**Task description**:
Render the records below as a JSON list of strings, one string per line, starting at the line containing "If the blue" and continuing through the last line of the records. Leave out blank lines.

[Collected data entries]
━━━━━━━━

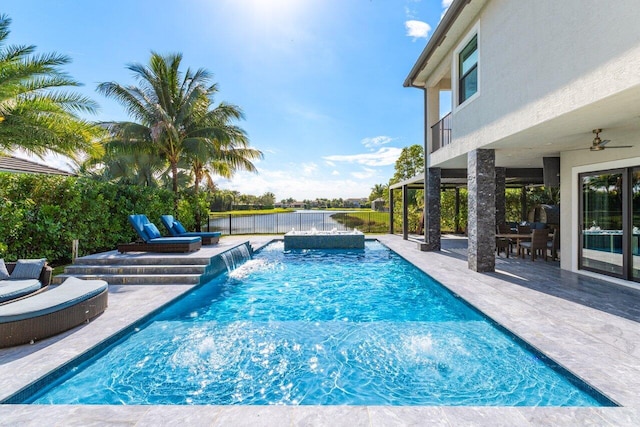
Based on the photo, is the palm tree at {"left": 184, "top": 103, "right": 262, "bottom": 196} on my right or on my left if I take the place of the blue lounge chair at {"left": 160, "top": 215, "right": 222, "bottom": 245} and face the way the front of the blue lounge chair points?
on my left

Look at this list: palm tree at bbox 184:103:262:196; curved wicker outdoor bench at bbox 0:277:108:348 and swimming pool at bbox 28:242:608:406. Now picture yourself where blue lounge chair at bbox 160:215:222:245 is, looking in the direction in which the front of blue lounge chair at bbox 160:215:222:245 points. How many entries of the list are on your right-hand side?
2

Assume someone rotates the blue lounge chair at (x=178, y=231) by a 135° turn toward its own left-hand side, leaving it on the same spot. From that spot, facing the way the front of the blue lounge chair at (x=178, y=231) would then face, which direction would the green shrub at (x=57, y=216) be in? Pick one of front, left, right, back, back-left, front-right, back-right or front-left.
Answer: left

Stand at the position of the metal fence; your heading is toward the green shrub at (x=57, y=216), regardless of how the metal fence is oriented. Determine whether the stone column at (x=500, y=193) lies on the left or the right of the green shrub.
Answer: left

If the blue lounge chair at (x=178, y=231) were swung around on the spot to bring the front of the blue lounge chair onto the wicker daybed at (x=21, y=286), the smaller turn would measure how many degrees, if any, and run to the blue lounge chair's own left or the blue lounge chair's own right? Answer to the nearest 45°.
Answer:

━━━━━━━━

**Response**:
[
  "If the blue lounge chair at (x=178, y=231) were swung around on the spot to bring the front of the blue lounge chair onto the wicker daybed at (x=21, y=286), the smaller turn would measure how many degrees, if any, and run to the blue lounge chair's own left or the blue lounge chair's own right? Answer to the nearest 45°.",
  "Answer:"
]